■ WHAT IS BEING ASKED:
With the images removed, write out every line below exactly.

■ DATA EXTRACT:

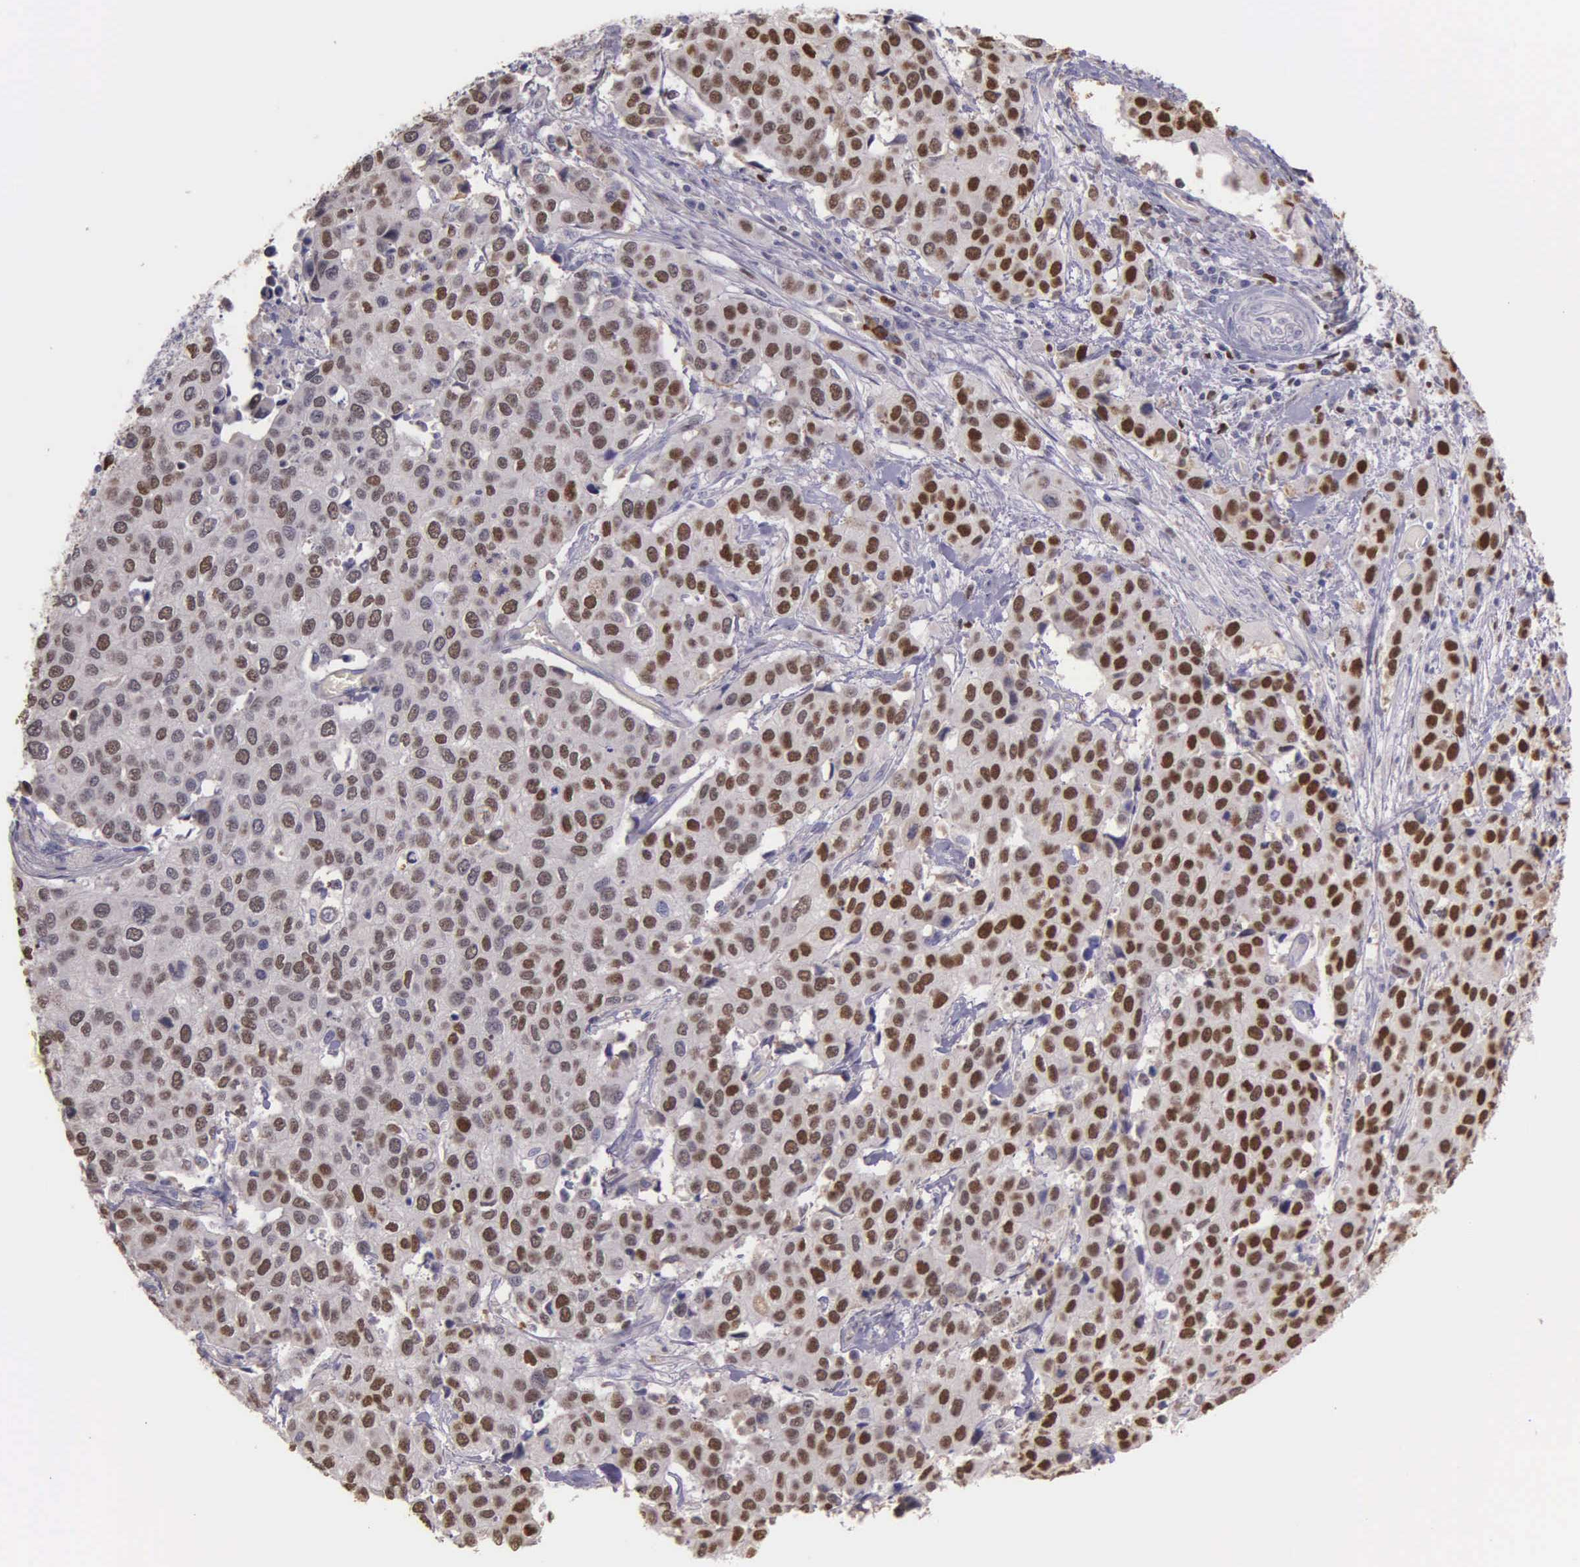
{"staining": {"intensity": "strong", "quantity": ">75%", "location": "nuclear"}, "tissue": "cervical cancer", "cell_type": "Tumor cells", "image_type": "cancer", "snomed": [{"axis": "morphology", "description": "Squamous cell carcinoma, NOS"}, {"axis": "topography", "description": "Cervix"}], "caption": "Brown immunohistochemical staining in human squamous cell carcinoma (cervical) shows strong nuclear positivity in about >75% of tumor cells.", "gene": "MCM5", "patient": {"sex": "female", "age": 54}}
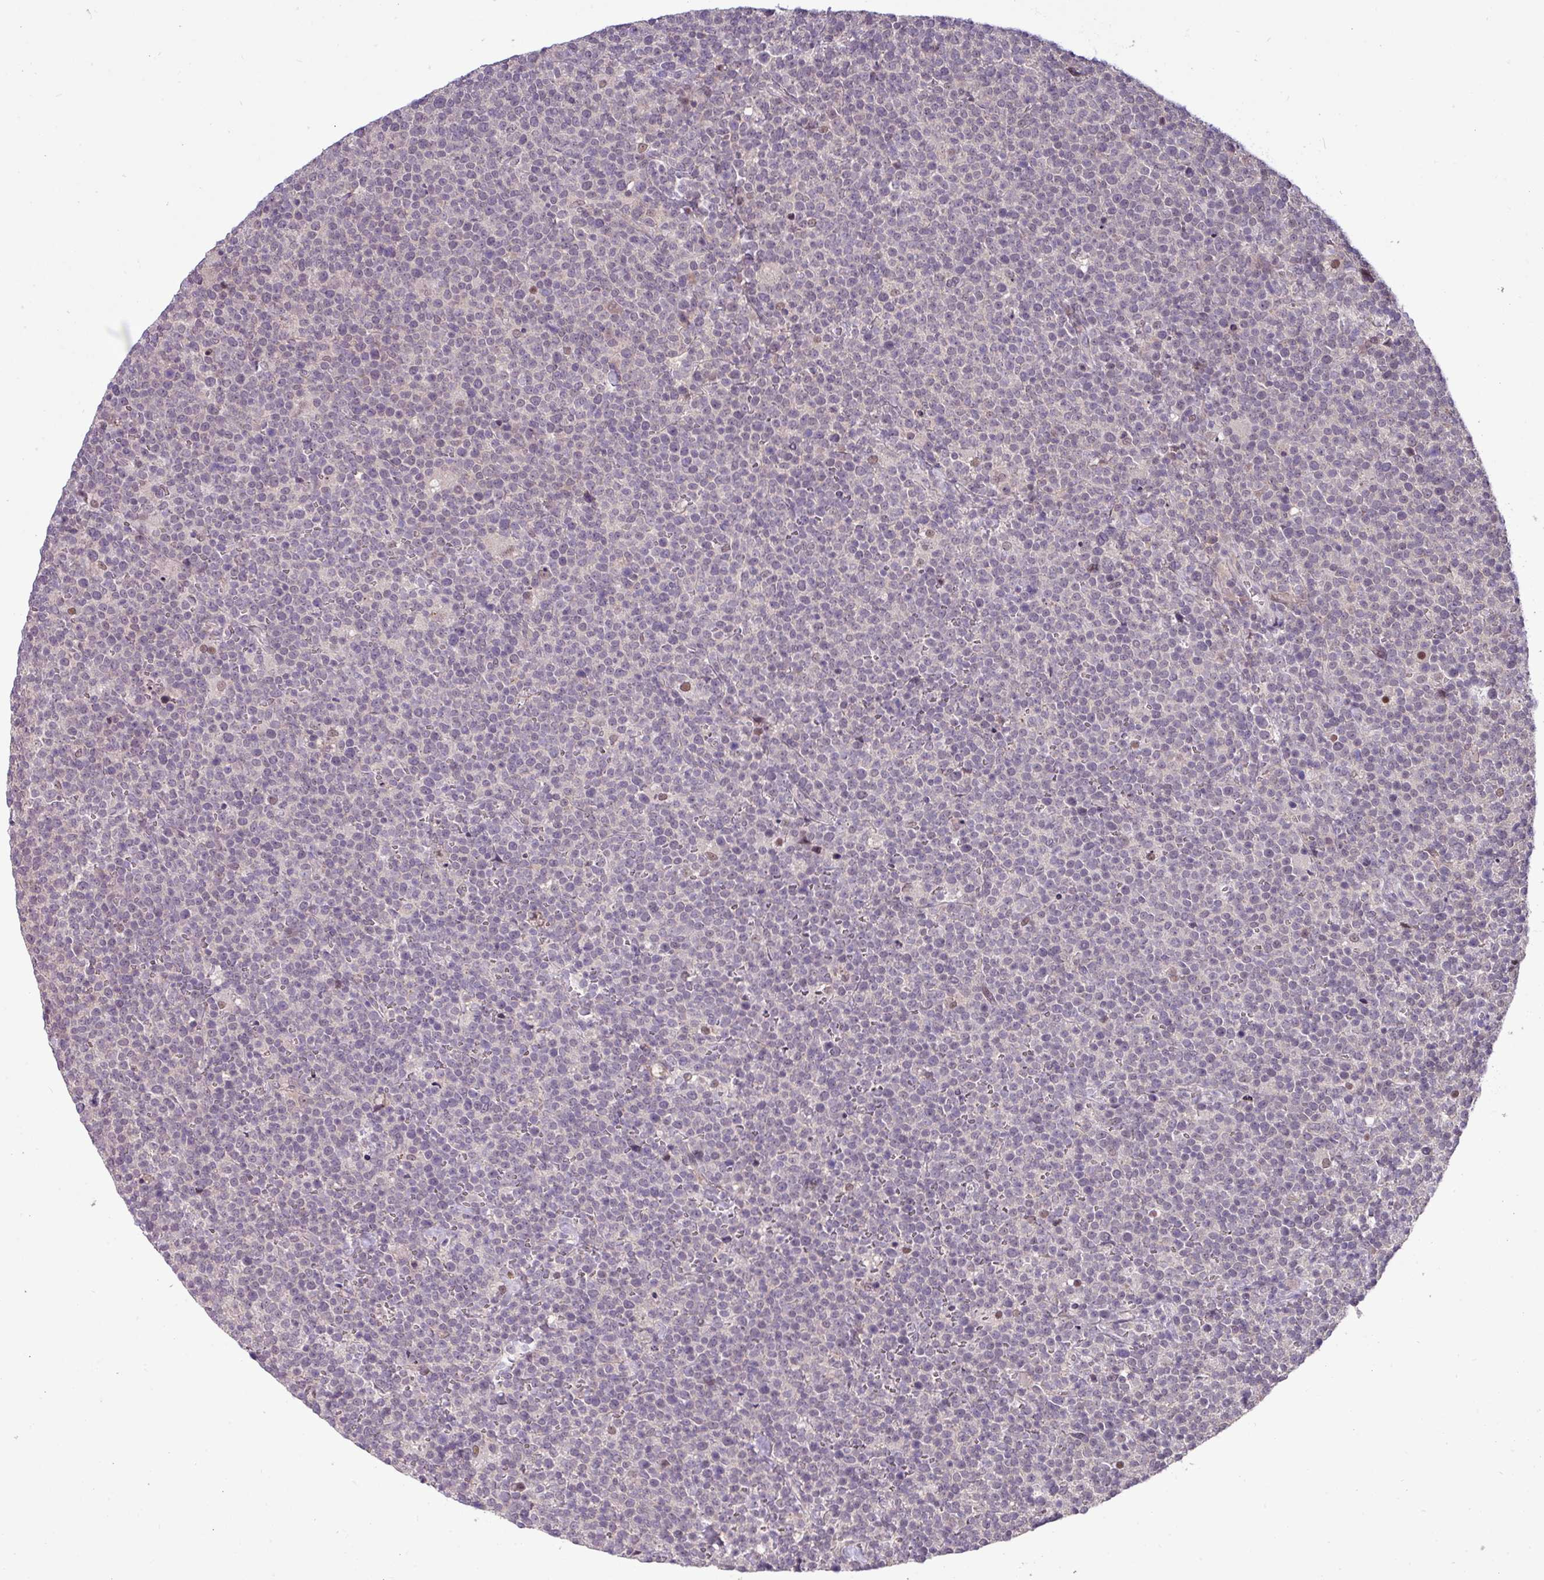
{"staining": {"intensity": "negative", "quantity": "none", "location": "none"}, "tissue": "lymphoma", "cell_type": "Tumor cells", "image_type": "cancer", "snomed": [{"axis": "morphology", "description": "Malignant lymphoma, non-Hodgkin's type, High grade"}, {"axis": "topography", "description": "Lymph node"}], "caption": "IHC of human lymphoma demonstrates no staining in tumor cells. (DAB IHC, high magnification).", "gene": "RIPPLY1", "patient": {"sex": "male", "age": 61}}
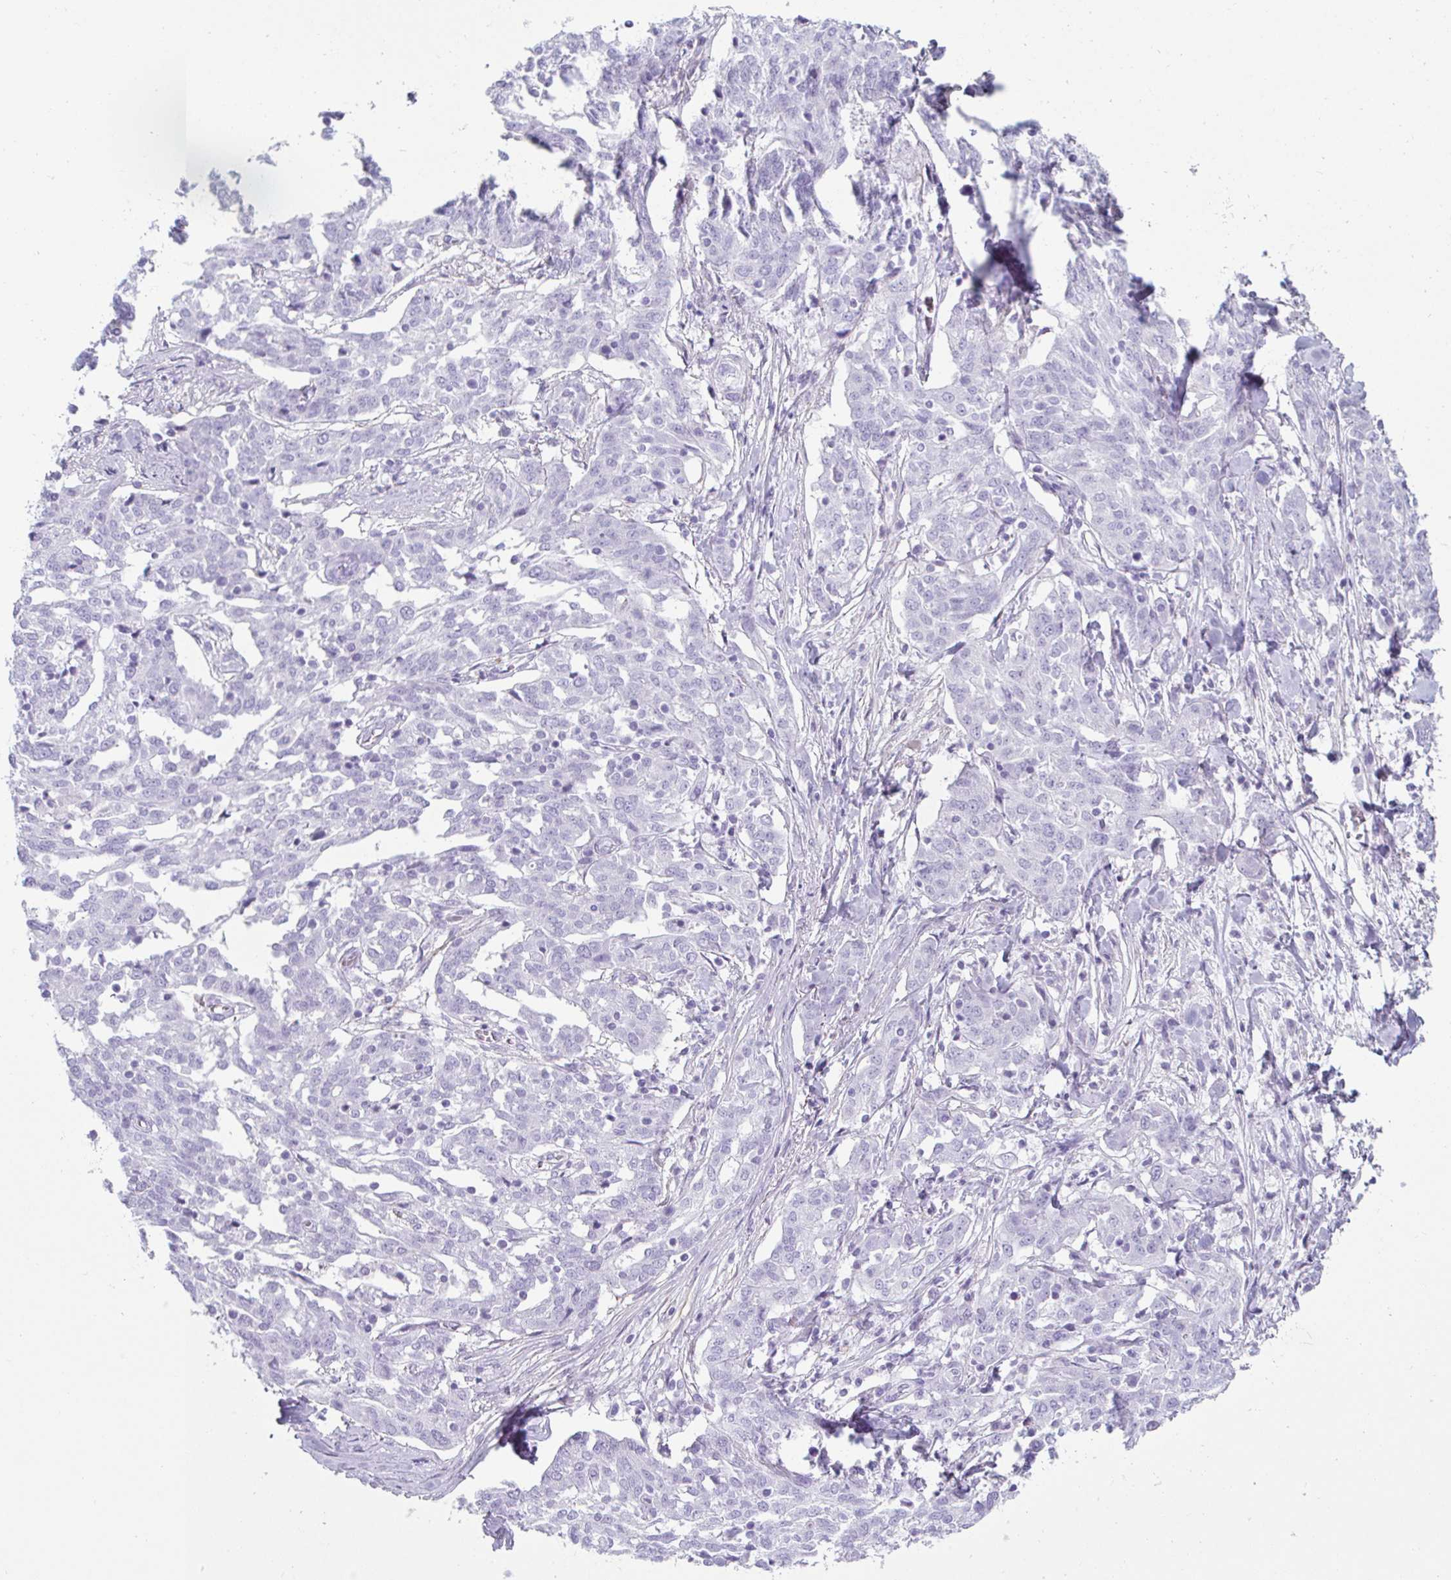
{"staining": {"intensity": "negative", "quantity": "none", "location": "none"}, "tissue": "ovarian cancer", "cell_type": "Tumor cells", "image_type": "cancer", "snomed": [{"axis": "morphology", "description": "Cystadenocarcinoma, serous, NOS"}, {"axis": "topography", "description": "Ovary"}], "caption": "An immunohistochemistry histopathology image of ovarian cancer (serous cystadenocarcinoma) is shown. There is no staining in tumor cells of ovarian cancer (serous cystadenocarcinoma).", "gene": "CREG2", "patient": {"sex": "female", "age": 67}}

■ ANSWER FOR THE TASK:
{"staining": {"intensity": "strong", "quantity": ">75%", "location": "nuclear"}, "tissue": "cervical cancer", "cell_type": "Tumor cells", "image_type": "cancer", "snomed": [{"axis": "morphology", "description": "Squamous cell carcinoma, NOS"}, {"axis": "topography", "description": "Cervix"}], "caption": "Brown immunohistochemical staining in human squamous cell carcinoma (cervical) shows strong nuclear positivity in about >75% of tumor cells.", "gene": "MCM5", "patient": {"sex": "female", "age": 54}}
{"staining": {"intensity": "negative", "quantity": "none", "location": "none"}, "tissue": "lymphoma", "cell_type": "Tumor cells", "image_type": "cancer", "snomed": [{"axis": "morphology", "description": "Malignant lymphoma, non-Hodgkin's type, High grade"}, {"axis": "topography", "description": "Lymph node"}], "caption": "IHC of human lymphoma demonstrates no staining in tumor cells. (DAB IHC, high magnification).", "gene": "RIPPLY1", "patient": {"sex": "male", "age": 61}}
{"staining": {"intensity": "negative", "quantity": "none", "location": "none"}, "tissue": "ovarian cancer", "cell_type": "Tumor cells", "image_type": "cancer", "snomed": [{"axis": "morphology", "description": "Cystadenocarcinoma, serous, NOS"}, {"axis": "topography", "description": "Ovary"}], "caption": "An immunohistochemistry histopathology image of ovarian cancer (serous cystadenocarcinoma) is shown. There is no staining in tumor cells of ovarian cancer (serous cystadenocarcinoma).", "gene": "CREG2", "patient": {"sex": "female", "age": 67}}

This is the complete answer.